A concessionária também daria direito para o operador explorar a bilheteria, o estacionamento e os aluguéis dos espaços. Diferentemente de outros equipamentos culturais, o novo operador não poderia captar receitas pelo mecanismo conhecido como “naming rights” — quando o espaço ganha o nome do patrocinador.
Entre os pontos, estavam a construção de um segundo pavimento onde seriam instalados novos boxes e uma espécie de área VIP para assistir aos shows, com 128 camarotes. A empresa vencedora também poderia gerir por 35 anos o tradicional polo nordestino.
5 MIL FAMÍLIAS PREJUDICADAS
Na manhã da terça-feira (2), um grupo com mais de 100 pessoas, entre comerciantes e funcionários, saíram da Feira e caminhou até a sede da prefeitura, na Cidade Novo. Entre as reivindicações estava a revitalização do local, ao invés da privatização.

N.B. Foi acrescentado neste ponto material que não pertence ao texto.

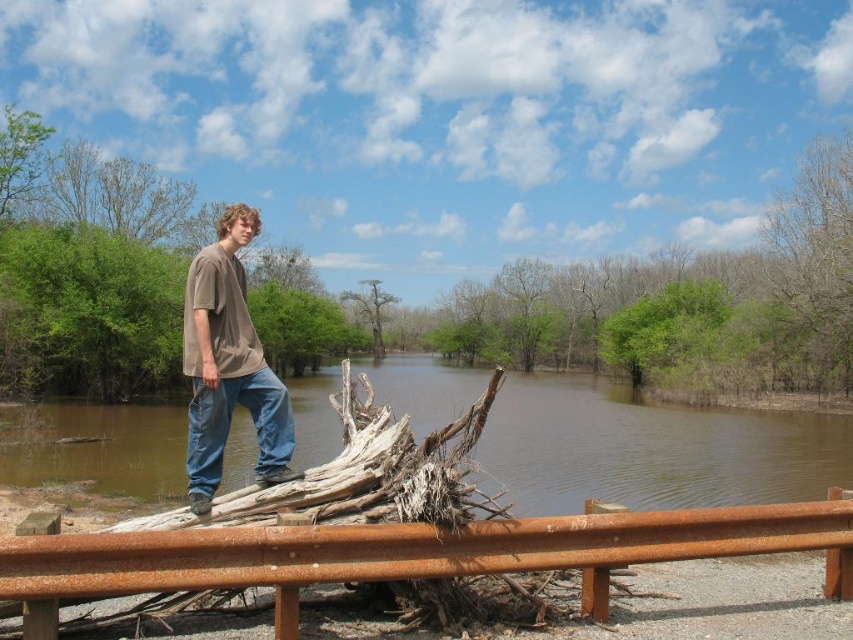
Question: Observing the image, what is the correct spatial positioning of brown wood tree at center in reference to smooth bark tree at center?

Choices:
 (A) above
 (B) below

Answer: (A)

Question: Which of the following is the farthest from the observer?

Choices:
 (A) (839, 221)
 (B) (16, 172)

Answer: (A)

Question: Among these objects, which one is farthest from the camera?

Choices:
 (A) smooth bark tree at center
 (B) green leafy tree at upper left

Answer: (A)

Question: Is the position of brown wood tree at center more distant than that of smooth bark tree at center?

Choices:
 (A) yes
 (B) no

Answer: (B)

Question: Among these objects, which one is farthest from the camera?

Choices:
 (A) brown wood tree at center
 (B) rusty metal rail at lower center

Answer: (A)

Question: Is brown cotton shirt at center to the right of bare wood tree at upper right from the viewer's perspective?

Choices:
 (A) yes
 (B) no

Answer: (B)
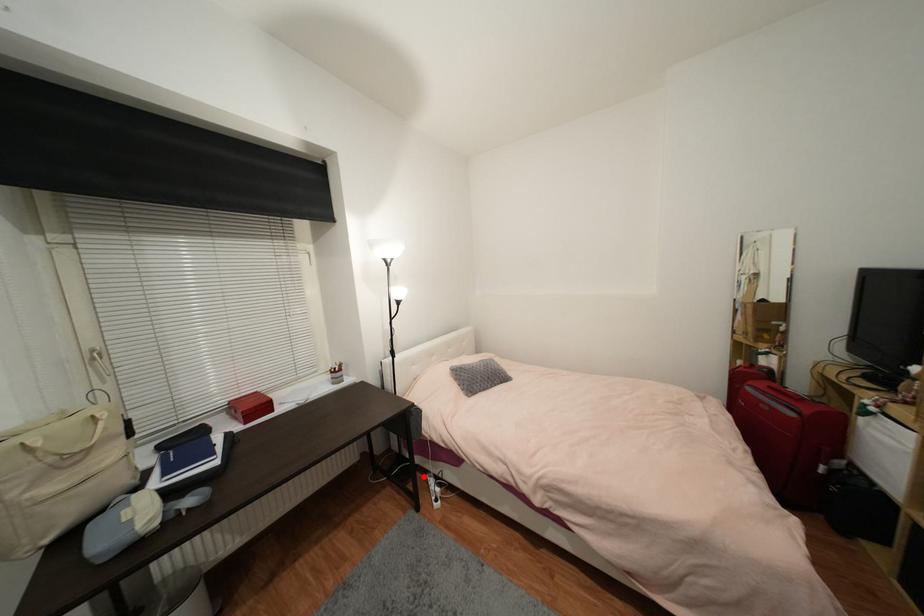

“Perder minha permissão e virar ‘inquilina’ de uma empresa. Eu e muitas famílias. Somos 5 mil feirantes que dão emprego, estamos muito tristes e preocupados”, contou a cabeleireira Zeneide Gomes Farias.
“Aqui dentro [na feira] eu tenho 23 anos. Eu vivo da música, se tirar a música de mim acabou minha vida”, desabafou Genival Ferreira da Silva, cantor e acordeonista.
Luiz Carlos Santos, presidente da comissão de feirantes, teme pela descaracterização do espaço cultural após a entrada de uma gestão privada. “Querem vender a nossa feira e tirar a característica nordestina. Com mais de 78 anos de tradição, isso é um desastre para mais de 5 mil famílias que tiram seu sustento daqui. Hoje, nós não sabemos para onde vamos”, afirma.
Maria da Guia, representante dos feirantes, afirma que a privatização irá afetar a cultura e a origem do povo nordestino. “Nesse momento estão querendo colocar nossa cultura no lixo e nós não vamos deixar. A Feira de São Cristóvão não está para negócio. A gente construiu esta feira e agora estão querendo nos expulsar. Lutem pela nossa origem”, completa Maria, indignada.
FALTOU DIÁLOGO, AFIRMA PAES
Após o protesto, Paes se reuniu, por volta das 15h, com seis feirantes, além do subprefeito do Centro do Rio, Alberto Szafran, e o presidente da RioTur, Ronnie Costa.
“Eu queria pedir desculpas, pois o diálogo de antes foi muito ruim, o pessoal que eu botei para dialogar [com os comerciantes] não fez as conversas e alertas necessários. Diante disso, foi importante vocês virem aqui hoje. Vamos suspender a história da concessão”, disse em reunião com os representantes.
Paes garantiu ainda que tomará as decisões sobre o futuro da Feira em comum acordo com os comerciantes. Ao fim do encontro, ele designou o subprefeito do Centro e o presidente da RioTur como porta-vozes das tomadas de decisões daqui para frente. “Eles vão conversar com comerciantes, feirantes e vamos chegar em um melhor modelo. É um absurdo deixar vocês nessa insegurança, o diálogo deverá ser feito”, afirmou.
A decisão foi comemorada pelos representantes da comissão da Feira. Um dos advogados da Feira, Luiz Mário Fernandes, destacou que o encontro com o prefeito teve um saldo positivo e que agora eles também terão voz. “O prefeito se comprometeu em imediatamente suspender o processo de licitação que está em curso e instituiu uma comissão para vir à feira dialogar, ouvir o feirante, debater qual o melhor modelo que o feirante pretende e tudo o que a gente precisa para melhorar o espaço. Ele [Paes] também se comprometeu com o feirante em buscar uma solução de comum acordo que agrade e agregue mais à feira”, disse.
Luiz Mário também destacou que o recuo na concessão não garante que não haverá mais processo de licitação futuramente, mas que agora todas as decisões serão tomadas em conjunto com a comissão do Centro Nordestino. “É ainda um processo que será debatido junto à comissão que o prefeito designou. Mas, nossa posição é firme e contrária à concessão da forma como ia ser feita”, garantiu.